Ustedes son la luz del mundo. No se puede ocultar una ciudad situada en la cima de una montaña. Y no se enciende una lámpara para meterla debajo de un cajón, sino que se la pone sobre el candelero para que ilumine a todos los que están en la casa.

Así debe brillar ante los ojos de los hombres la luz que hay en ustedes, a fin de que ellos vean sus buenas obras y glorifiquen a su Padre que está en el cielo.

 

Palabra del Señor.

 

Reflexión


No sólo me invitas a ser luz sino que me dices que soy luz


Oración preparatoria (para ponerme en presencia de Dios)

Ante los caminos obscuros de la vida; ante aquellos callejones sin salida… ante todo aquello, sé Tú mi luz.



Medita lo que Dios te dice en el Evangelio

A veces no es fácil comprender que soy más feliz, no cuando obtengo algo para mí, sino cuando doy algo de mí…; cuando me doy a mí mismo es entonces cuando soy feliz.

Dar aun cuando no se tiene; consolar aun cuando no hay nadie que me consuele; hacer reír cuando por dentro lo único que quiero es llorar; es lo que me hace feliz… sé que no es fácil de explicar.

Me invitas a ser luz de este mundo. A iluminar los caminos obscuros; descubrir los tesoros escondidos… Me invitas a ser luz para alumbrar aquella imagen que ya en sí es bella sólo para resaltar su belleza. Como luz al final del túnel que indica una salida… un lugar a donde hay que llegar.

Señor, no sólo me invitas ser luz; me dices que soy luz. Luz que no debe estar apagada…luz que necesita estar encendida para guiar, para reconocer… para caminar, para iluminar. Luz que no se ilumina a sí misma, sino que sale de sí, se dona, se da.

Sé Tú mi luz, Señor, para que yo pueda ser luz. Tú eres esa luz que no sólo se necesita para vivir… sino para realmente vivir, para ser feliz.

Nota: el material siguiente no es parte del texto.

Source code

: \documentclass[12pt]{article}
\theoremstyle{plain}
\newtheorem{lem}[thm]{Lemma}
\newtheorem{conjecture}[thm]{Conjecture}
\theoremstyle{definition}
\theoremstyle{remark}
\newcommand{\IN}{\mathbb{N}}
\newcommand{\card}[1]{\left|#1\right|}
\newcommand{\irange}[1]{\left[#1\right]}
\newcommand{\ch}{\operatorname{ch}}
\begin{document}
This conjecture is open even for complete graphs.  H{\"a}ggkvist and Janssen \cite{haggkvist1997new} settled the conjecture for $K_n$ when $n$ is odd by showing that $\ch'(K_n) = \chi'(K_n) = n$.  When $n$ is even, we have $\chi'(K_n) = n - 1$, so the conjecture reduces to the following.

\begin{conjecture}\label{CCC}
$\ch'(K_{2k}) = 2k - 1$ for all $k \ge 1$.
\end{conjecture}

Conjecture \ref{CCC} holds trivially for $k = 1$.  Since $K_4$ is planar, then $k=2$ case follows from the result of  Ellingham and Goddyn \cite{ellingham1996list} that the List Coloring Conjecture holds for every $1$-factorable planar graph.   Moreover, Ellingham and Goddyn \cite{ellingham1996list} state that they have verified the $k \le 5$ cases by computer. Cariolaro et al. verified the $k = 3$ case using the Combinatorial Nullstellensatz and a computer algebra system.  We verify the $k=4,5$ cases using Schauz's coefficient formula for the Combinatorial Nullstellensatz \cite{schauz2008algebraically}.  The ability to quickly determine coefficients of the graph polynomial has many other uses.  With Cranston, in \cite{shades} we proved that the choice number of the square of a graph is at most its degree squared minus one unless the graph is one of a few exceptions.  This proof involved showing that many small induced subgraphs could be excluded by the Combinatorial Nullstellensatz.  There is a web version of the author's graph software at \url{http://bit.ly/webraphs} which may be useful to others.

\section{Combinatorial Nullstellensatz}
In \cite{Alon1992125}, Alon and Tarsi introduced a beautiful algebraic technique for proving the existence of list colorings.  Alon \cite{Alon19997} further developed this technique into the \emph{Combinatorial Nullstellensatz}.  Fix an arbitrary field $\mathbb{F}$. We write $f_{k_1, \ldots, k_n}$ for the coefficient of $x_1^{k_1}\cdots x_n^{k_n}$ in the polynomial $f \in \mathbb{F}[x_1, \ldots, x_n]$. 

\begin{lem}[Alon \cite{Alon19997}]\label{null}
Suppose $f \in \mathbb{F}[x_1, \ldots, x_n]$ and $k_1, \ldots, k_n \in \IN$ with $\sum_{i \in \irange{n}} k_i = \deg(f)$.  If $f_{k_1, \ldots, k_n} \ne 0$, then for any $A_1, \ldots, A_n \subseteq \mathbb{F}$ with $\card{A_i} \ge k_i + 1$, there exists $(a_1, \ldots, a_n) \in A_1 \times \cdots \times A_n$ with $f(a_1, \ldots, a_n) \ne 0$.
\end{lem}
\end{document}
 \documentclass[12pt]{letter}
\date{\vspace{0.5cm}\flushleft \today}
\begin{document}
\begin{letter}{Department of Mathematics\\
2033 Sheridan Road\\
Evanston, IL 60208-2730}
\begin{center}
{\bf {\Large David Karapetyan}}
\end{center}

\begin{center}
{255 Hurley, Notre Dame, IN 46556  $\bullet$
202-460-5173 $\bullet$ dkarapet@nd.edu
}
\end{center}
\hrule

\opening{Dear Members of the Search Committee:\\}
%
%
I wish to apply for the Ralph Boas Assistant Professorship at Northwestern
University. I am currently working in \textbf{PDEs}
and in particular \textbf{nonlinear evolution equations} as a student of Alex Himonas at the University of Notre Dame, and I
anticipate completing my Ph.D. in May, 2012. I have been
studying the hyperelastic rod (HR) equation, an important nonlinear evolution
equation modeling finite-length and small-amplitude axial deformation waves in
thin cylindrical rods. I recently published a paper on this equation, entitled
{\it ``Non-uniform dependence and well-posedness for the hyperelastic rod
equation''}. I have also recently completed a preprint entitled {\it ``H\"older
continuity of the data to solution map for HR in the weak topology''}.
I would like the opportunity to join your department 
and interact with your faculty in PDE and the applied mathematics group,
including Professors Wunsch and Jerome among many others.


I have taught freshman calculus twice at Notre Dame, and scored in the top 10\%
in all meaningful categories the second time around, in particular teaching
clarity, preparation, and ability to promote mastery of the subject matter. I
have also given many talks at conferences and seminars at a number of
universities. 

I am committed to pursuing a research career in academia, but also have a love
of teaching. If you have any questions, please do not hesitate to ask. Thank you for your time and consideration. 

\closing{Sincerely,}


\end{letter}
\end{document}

«Estas palabras subrayan que nosotros somos reconocibles como verdaderos discípulos de Aquel que es la Luz del mundo, no en las palabras, sino de nuestras obras. De hecho, es sobre todo nuestro comportamiento que —en el bien y en el mal— deja un signo en los otros. Tenemos por tanto una tarea y una responsabilidad por el don recibido: la luz de la fe, que está en nosotros por medio de Cristo y de la acción del Espíritu Santo, no debemos retenerla como si fuera nuestra propiedad. Sin embargo estamos llamados a hacerla resplandecer en el mundo, a donarla a los otros mediante las buenas obras. ¡Y cuánto necesita el mundo de la luz del Evangelio que transforma, sana y garantiza la salvación a quien lo acoge! Esta luz debemos llevarla con nuestras buenas obras».
?(Ángelus de S.S. Francisco, 5 de febrero de 2017).